The reason quarterback is part of the discussion for the Cowboys is that it is the position that is most often a true game-changer in the NFL. Admittedly, taking a quarterback would be planning on getting the payoff down the road instead of right away, but the basic principle still applies. It is illustrative to look at the top quarterbacks in the league right now. Although it is certainly subjective, six of the top quarterbacks at the moment are Tom Brady, Peyton Manning, Cam NewtonAaron Rodgers, Ben Roethlisberger, and Russell Wilson. All were playing last week, and three of them are in the division championship games. Look at where they were taken in the draft.

Brady - Certainly the most successful quarterback in the league right now, he was not taken until the sixth round.

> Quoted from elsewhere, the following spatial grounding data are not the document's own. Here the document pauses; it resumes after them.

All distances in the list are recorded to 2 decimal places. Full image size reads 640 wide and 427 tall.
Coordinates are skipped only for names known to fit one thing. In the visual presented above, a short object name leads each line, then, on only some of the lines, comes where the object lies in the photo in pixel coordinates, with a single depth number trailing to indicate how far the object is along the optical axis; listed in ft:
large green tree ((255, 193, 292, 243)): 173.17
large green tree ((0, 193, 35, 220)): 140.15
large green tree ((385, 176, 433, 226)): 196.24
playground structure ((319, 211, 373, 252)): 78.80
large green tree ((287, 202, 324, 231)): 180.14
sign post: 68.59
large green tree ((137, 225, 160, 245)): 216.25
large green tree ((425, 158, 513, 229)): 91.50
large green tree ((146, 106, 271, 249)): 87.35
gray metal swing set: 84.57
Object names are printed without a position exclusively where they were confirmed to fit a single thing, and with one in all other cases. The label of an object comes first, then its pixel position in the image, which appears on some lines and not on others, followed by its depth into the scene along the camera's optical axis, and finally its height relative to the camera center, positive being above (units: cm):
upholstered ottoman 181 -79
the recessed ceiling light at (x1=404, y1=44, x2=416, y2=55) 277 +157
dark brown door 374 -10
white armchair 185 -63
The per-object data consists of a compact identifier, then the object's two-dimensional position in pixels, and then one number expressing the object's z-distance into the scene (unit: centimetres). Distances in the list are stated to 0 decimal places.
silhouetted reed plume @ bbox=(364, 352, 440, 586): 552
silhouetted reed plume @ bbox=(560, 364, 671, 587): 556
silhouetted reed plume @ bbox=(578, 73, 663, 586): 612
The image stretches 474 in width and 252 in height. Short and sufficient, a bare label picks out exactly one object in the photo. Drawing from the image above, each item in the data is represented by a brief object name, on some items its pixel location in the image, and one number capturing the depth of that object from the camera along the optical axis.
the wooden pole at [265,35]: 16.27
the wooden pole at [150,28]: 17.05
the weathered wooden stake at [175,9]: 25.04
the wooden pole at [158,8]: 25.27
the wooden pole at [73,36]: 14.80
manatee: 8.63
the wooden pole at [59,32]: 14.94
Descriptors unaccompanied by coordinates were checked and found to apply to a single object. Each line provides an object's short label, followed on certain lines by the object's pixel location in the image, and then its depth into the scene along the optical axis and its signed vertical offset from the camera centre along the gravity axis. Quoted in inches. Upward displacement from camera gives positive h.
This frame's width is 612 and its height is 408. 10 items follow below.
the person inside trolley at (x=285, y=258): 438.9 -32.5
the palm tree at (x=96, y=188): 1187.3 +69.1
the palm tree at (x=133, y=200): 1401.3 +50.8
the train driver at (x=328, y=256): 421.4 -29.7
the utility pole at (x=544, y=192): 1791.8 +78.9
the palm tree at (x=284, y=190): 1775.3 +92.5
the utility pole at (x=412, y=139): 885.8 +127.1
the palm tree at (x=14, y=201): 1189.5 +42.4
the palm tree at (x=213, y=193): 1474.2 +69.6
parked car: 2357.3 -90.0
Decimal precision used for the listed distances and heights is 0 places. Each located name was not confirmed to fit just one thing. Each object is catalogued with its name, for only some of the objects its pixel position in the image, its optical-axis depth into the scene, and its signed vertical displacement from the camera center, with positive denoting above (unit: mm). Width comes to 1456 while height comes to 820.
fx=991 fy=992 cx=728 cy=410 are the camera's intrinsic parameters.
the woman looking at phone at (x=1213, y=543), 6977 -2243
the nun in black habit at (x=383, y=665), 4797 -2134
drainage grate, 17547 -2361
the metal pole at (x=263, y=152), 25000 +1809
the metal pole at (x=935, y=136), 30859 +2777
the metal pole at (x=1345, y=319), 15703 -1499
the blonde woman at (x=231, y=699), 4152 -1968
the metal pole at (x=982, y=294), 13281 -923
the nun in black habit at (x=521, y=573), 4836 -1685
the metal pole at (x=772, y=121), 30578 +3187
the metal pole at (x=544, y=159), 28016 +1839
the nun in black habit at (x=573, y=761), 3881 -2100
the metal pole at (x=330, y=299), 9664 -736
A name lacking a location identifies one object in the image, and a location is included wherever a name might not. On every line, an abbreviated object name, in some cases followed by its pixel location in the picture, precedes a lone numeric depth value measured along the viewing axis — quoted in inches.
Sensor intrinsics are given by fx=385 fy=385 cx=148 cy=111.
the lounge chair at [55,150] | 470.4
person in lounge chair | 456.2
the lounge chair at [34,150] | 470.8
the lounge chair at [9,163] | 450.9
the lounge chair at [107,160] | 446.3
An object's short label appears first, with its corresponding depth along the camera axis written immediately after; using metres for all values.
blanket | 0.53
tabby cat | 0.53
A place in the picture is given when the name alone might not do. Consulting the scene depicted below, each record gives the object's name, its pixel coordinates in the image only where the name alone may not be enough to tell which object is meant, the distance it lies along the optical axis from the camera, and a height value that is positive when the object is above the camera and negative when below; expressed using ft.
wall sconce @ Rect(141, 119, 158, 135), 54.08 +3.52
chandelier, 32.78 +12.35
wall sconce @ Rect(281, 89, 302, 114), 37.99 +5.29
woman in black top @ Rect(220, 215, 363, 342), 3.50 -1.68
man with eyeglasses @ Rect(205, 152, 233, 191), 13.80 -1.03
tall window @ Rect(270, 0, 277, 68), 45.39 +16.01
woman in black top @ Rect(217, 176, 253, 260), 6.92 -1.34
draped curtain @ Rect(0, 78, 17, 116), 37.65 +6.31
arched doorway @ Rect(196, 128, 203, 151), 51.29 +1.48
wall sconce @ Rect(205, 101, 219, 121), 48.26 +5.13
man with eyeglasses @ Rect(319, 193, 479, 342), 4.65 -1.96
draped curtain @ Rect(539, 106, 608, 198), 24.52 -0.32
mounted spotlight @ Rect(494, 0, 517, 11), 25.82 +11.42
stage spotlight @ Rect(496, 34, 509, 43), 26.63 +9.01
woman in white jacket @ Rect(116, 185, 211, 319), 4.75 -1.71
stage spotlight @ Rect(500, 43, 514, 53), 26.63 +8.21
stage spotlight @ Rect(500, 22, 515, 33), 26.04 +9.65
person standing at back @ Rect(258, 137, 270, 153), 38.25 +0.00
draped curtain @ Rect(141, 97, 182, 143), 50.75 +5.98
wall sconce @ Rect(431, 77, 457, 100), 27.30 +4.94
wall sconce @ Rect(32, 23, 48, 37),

Manning - Taken first overall, he has certainly lived up to his draft pick. While he has not been as dominant in winning championships as Brady, he is unquestionably one of the best field generals the league has ever seen.

Newton - Also taken first overall, he is one of the most dynamic quarterbacks in the league and is also very young when compared to most of the other names on the list.

Rodgers - He was not taken until the 24th overall selection.

Roethelisberger - He was taken with the eleventh overall pick.

Wilson - Lasted until the third round.

Of these six outstanding quarterbacks, two were taken first overall, two were taken later in the first round, and two were late-round jewels. Of course, the Cowboys know all about finding a franchise quarterback without using a top draft pick. Tony Romo is one of the most accomplished UDFAs in the history of the league, even given his lack of playoff success.

It casts a good bit of doubt on the idea that you have to use a top-five draft pick to find a franchise quarterback. Even if you include Andrew Luck as an example of how to use a first-overall pick, the best quarterbacks currently in the league still are more likely to come from outside the top ten of the draft. (Luck is also evidence that a top passer cannot get it done without a good team around him.)

And going beyond just the quarterback position, there are plenty of other true impact players that were taken outside the top five. The Cowboys have one on their team. Tyron Smith is arguably the best player they have. Some think he is even better than that.

He was taken ninth overall by the Cowboys in 2011. Two selections later, the Texans took the best player they currently have, J.J. Watt. High draft picks, but clearly real impact players are found outside the top five spots in the draft.

The question is obviously not whether a team wants to get a true impact player in the top five picks of the draft. It is whether the team can get it right. Given some of the examples above, sometimes it is more about how well the scouting department does than anything else. It also is driven at times by how the needs/scheme of the team mesh with the available players.

Right now, we are are looking at the draft prospects and trying to find the one we think is a sure thing. But that is not an easy call to make. It actually is very, very difficult, even for people who are paid and who have access to all the video and other resources teams use that we can only imagine. There are no obvious answers. We can just hope that when the Cowboys do send a name up to the podium, they have taken the right one.